** begin TEXT EXCERPT **

After some digging, it turned out that the job has lost some Kafka partitions -
i.e. it stopped consuming from them, “forgot” about their existence. That’s why
from the Flink’s perspective everything was fine - the lag was growing on the
partitions Flink no longer knew about.
This was visible on a metric called “Assigned partitions”
(KafkaSourceReader_KafkaConsumer_assigned_partitions):
!image-2024-01-11-16-30-47-466.png|width=1046,height=254!
We see on the chart that the job used to know about 20 partitions, and then
this number got dropped to 16.
This drop has been quickly connected to the job’s scaling events. Or, more
precisely, to the scaling of the source operator - with almost 100% probability
any scaling of the source operator led to partitions loss.
h2. Investigation
We've conducted the investigation. We use the latest Kubernetes operator and
deploy jobs with Native Kubernetes.
The reproducing scenario we used for investigation:
* Launch a job with source operator parallelism = 4, enable DEBUG logging
* Wait until it takes the first checkpoint
* Scale-up the source operator to say 5 (no need to wait for autoscaling, it
can be done via Flink UI)
* Wait until the new checkpoint is taken
* Scale-down the source operator to 3
These simple actions with almost 100% probability led to some partitions get
lost.

** end TEXT EXCERPT **
** begin DATA **

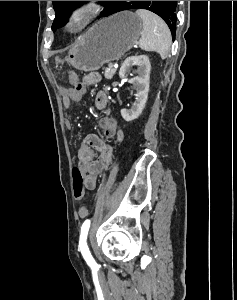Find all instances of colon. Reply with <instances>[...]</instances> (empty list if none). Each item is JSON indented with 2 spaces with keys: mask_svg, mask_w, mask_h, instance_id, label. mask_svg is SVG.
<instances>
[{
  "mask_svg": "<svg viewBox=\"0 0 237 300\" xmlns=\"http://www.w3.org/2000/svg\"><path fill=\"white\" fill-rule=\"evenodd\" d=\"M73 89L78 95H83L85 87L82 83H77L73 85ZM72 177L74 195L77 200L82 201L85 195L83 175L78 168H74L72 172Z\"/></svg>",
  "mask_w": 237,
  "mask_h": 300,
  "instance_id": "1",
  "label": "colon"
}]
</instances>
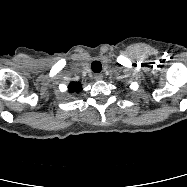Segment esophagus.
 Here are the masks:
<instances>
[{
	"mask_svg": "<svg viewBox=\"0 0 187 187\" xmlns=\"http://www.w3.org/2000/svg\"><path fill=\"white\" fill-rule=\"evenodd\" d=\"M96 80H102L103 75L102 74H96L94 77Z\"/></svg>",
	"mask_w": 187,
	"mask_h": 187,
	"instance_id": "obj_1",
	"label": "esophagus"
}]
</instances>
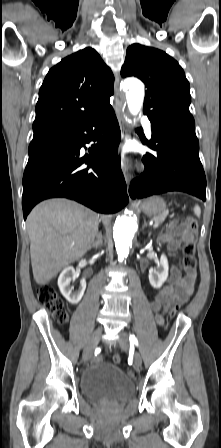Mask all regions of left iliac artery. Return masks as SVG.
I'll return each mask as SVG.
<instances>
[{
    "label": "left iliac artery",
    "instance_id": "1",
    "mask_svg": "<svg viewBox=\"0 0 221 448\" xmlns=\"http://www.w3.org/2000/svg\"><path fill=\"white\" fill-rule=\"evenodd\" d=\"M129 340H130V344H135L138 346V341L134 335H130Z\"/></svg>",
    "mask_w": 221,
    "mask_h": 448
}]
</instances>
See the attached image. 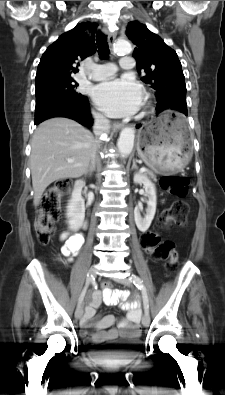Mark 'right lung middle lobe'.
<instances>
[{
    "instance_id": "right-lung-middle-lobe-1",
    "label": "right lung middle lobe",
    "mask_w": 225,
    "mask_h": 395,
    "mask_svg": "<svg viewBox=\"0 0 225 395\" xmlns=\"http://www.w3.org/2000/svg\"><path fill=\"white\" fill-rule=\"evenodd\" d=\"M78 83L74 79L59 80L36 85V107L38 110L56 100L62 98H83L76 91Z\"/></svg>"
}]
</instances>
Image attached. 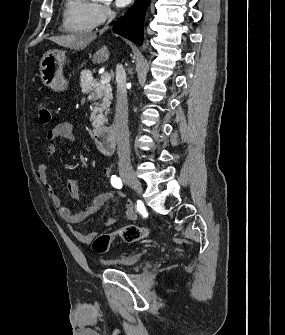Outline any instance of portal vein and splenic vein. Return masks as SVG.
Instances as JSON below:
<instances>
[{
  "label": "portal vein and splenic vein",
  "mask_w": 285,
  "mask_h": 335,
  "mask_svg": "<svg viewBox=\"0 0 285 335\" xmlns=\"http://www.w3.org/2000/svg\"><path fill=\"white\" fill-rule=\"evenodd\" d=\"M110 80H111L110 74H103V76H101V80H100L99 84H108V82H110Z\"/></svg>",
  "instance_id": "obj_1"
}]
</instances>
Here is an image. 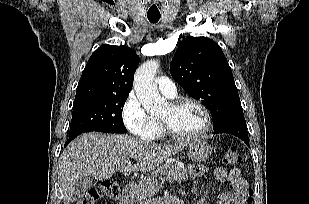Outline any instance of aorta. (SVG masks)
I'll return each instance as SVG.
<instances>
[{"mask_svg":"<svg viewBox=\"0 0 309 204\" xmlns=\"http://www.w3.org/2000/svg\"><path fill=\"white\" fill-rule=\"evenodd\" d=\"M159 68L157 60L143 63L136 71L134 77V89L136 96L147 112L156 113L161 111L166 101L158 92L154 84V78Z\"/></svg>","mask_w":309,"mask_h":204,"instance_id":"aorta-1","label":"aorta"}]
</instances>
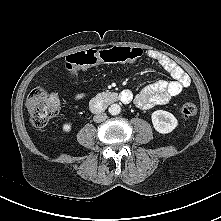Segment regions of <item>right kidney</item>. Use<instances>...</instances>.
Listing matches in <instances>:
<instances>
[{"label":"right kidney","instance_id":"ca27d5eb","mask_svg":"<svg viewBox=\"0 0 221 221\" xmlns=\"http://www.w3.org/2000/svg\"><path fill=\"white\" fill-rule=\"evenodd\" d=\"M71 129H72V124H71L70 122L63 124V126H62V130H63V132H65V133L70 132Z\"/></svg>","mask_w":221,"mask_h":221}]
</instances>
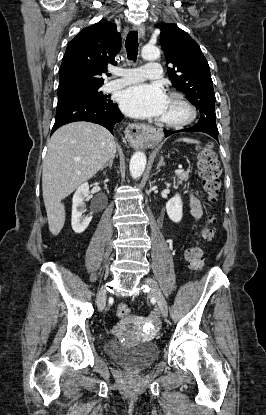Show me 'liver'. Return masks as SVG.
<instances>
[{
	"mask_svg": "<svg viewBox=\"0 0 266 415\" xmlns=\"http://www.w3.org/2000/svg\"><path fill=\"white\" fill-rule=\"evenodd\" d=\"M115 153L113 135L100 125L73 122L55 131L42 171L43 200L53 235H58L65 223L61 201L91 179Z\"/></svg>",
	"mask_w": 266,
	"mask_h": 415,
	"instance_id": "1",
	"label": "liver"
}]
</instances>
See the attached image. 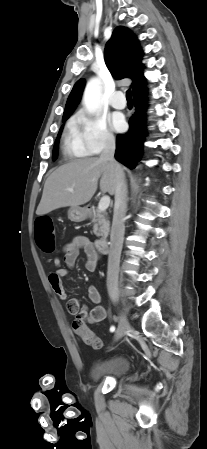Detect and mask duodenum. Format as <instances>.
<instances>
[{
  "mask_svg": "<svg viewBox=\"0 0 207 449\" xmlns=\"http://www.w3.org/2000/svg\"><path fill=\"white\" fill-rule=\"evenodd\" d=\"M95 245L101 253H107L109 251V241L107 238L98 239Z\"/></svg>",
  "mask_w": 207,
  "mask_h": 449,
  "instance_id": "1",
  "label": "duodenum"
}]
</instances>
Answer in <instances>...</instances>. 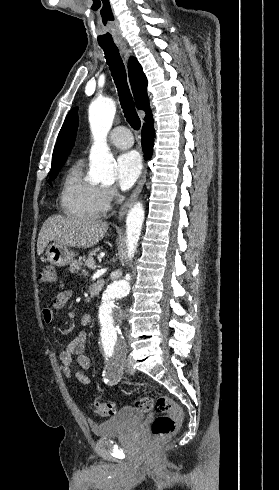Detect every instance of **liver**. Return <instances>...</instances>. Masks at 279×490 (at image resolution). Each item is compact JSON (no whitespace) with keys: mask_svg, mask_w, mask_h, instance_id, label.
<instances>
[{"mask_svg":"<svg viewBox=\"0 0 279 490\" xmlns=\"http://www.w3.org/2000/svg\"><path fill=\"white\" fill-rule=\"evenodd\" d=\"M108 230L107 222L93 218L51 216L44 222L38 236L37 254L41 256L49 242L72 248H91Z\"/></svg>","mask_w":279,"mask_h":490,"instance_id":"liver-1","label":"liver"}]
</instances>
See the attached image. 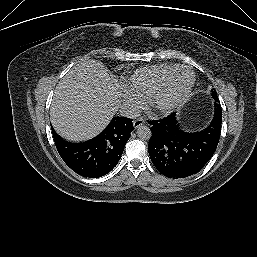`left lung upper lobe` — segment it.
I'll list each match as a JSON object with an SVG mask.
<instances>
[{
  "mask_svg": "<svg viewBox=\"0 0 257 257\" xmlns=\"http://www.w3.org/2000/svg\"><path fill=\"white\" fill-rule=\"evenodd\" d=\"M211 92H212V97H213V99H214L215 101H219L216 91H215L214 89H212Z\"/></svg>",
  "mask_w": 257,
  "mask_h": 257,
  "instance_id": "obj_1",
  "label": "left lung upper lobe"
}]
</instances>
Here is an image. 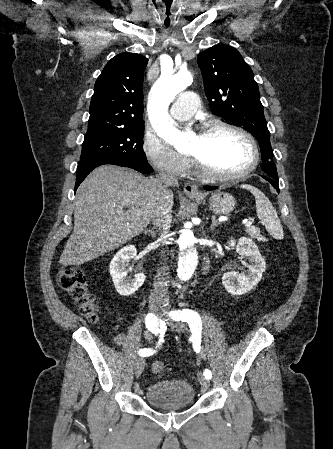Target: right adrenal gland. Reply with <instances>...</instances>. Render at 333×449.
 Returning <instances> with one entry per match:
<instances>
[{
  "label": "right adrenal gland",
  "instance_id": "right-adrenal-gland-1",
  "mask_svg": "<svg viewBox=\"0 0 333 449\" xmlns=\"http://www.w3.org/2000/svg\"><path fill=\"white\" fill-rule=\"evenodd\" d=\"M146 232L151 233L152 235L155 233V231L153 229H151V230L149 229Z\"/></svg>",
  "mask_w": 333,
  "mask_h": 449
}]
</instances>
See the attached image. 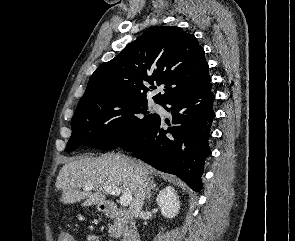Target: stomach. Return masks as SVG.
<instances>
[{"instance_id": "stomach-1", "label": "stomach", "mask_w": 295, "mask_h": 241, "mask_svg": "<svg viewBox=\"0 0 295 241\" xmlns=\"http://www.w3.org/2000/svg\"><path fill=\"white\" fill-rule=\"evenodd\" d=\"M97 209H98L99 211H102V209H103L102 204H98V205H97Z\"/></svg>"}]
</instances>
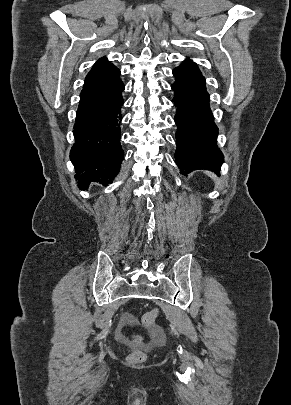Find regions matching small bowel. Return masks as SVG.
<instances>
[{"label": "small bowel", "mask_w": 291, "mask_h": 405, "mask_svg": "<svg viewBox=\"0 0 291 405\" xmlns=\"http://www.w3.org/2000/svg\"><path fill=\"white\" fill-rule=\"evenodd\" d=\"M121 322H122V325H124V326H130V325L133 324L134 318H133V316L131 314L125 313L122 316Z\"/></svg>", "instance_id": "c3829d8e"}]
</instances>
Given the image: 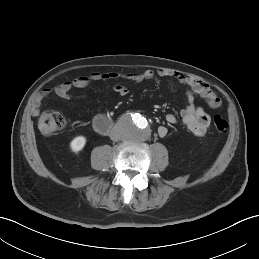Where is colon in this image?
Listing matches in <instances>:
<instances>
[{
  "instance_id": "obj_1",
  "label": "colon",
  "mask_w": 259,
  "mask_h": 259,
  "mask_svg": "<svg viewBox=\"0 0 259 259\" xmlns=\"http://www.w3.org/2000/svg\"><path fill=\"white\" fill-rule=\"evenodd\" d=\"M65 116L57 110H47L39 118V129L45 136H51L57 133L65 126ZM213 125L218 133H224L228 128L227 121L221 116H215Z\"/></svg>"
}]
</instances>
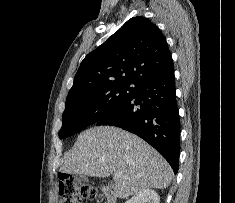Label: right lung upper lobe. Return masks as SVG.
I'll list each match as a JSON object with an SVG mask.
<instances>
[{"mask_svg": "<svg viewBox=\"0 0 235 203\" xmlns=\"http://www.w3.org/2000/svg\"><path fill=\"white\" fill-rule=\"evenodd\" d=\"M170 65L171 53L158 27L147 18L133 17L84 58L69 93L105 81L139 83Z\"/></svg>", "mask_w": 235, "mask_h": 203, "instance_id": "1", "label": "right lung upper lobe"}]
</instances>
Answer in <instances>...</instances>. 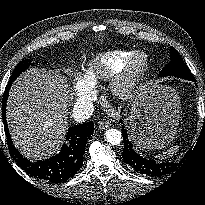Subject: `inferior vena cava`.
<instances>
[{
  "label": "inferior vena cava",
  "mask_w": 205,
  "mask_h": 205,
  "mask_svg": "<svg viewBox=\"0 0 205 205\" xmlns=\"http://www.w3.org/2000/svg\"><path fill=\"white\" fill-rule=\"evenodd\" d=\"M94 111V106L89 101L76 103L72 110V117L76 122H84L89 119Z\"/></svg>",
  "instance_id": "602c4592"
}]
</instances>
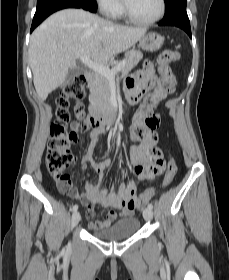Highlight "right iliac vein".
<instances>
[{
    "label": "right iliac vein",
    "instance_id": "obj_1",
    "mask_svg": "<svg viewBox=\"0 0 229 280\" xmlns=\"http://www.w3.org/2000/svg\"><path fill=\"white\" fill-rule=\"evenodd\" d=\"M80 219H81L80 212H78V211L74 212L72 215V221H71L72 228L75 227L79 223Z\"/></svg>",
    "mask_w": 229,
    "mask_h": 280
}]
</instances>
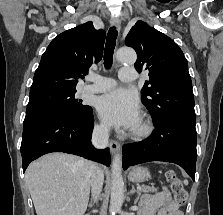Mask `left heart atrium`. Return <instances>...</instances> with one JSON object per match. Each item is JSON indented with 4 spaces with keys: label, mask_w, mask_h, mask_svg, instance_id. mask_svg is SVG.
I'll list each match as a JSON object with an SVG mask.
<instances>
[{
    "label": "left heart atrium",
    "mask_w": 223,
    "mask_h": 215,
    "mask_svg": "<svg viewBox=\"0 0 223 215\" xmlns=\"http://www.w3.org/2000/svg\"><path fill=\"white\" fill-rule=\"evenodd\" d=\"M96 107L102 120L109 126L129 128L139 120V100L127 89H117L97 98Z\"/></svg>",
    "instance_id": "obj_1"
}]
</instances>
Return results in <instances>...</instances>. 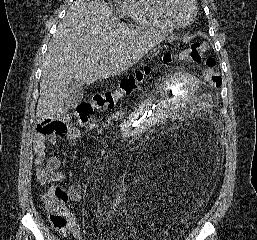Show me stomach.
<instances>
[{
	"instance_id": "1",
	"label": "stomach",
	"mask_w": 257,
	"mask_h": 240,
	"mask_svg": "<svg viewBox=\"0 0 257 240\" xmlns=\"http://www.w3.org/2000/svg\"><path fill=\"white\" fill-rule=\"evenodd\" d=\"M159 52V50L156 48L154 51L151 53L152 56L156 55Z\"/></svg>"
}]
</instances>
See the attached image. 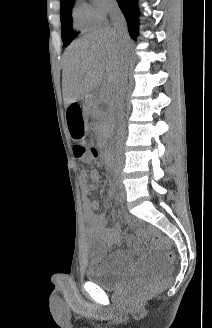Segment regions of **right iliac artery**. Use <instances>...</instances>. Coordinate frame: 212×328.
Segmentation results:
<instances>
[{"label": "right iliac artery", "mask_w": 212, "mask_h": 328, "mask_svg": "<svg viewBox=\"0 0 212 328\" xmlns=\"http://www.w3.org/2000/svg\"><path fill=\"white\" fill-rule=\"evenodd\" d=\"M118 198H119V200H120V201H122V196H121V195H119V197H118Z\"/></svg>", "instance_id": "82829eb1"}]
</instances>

** end DATA **

**PROBLEM 1**
Reproduce the passage of the Kafka partition loss report starting at "This drop has" and ending at "with Native Kubernetes.".
**PROBLEM 2**
Answer these questions about the Kafka partition loss report:
(a) How many partitions did the job know about at first, and to what number did that drop?
(b) What is the name of the metric on which the drop was visible?
(c) In the reproducing scenario, to what parallelism is the source operator scaled down?
**PROBLEM 3**
Continue the Kafka partition loss report from where it stops.

**TASK ANSWER 1**
This drop has been quickly connected to the job’s scaling events. Or, more
precisely, to the scaling of the source operator - with almost 100% probability
any scaling of the source operator led to partitions loss.
h2. Investigation
We've conducted the investigation. We use the latest Kubernetes operator and
deploy jobs with Native Kubernetes.

**TASK ANSWER 2**
(a) It knew about 20 partitions, and the number dropped to 16.
(b) The metric is called "Assigned partitions" (KafkaSourceReader_KafkaConsumer_assigned_partitions).
(c) It is scaled down to 3.

**TASK ANSWER 3**
After that we've downloaded all the logs and inspected them. Noticed these
strange records in logs:
{code:java}
{"timestamp":1704415753166,"is_logging_enabled":"false","logger_id":"org.apache.flink.streaming.api.operators.AbstractStreamOperator","log_level":"INFO","message":"Restoring
state for 4 split(s) to reader.","service_name":"data-beaver"}
{"timestamp":1704415753166,"is_logging_enabled":"false","logger_id":"org.apache.flink.connector.base.source.reader.SourceReaderBase","log_level":"INFO","message":"Adding
split(s) to reader:
[
[Partition: eventmesh-video-play-v1-6, StartingOffset: 1964306414,
StoppingOffset: -9223372036854775808],
[Partition: eventmesh-video-play-v1-19, StartingOffset: 1963002538,
StoppingOffset: -9223372036854775808],
[Partition: eventmesh-video-play-v1-6, StartingOffset: 1964306414,
StoppingOffset: -9223372036854775808],
[Partition: eventmesh-video-play-v1-19, StartingOffset: 1963002538,
StoppingOffset: -9223372036854775808]]", "service_name":"data-beaver"}{code}
We see that some task being restored with 4 splits, however actual splits have
duplicates - we see that in reality 2 unique partitions have been added
({_}eventmesh-video-play-v1-6{_} and {_}eventmesh-video-play-v1-19{_}).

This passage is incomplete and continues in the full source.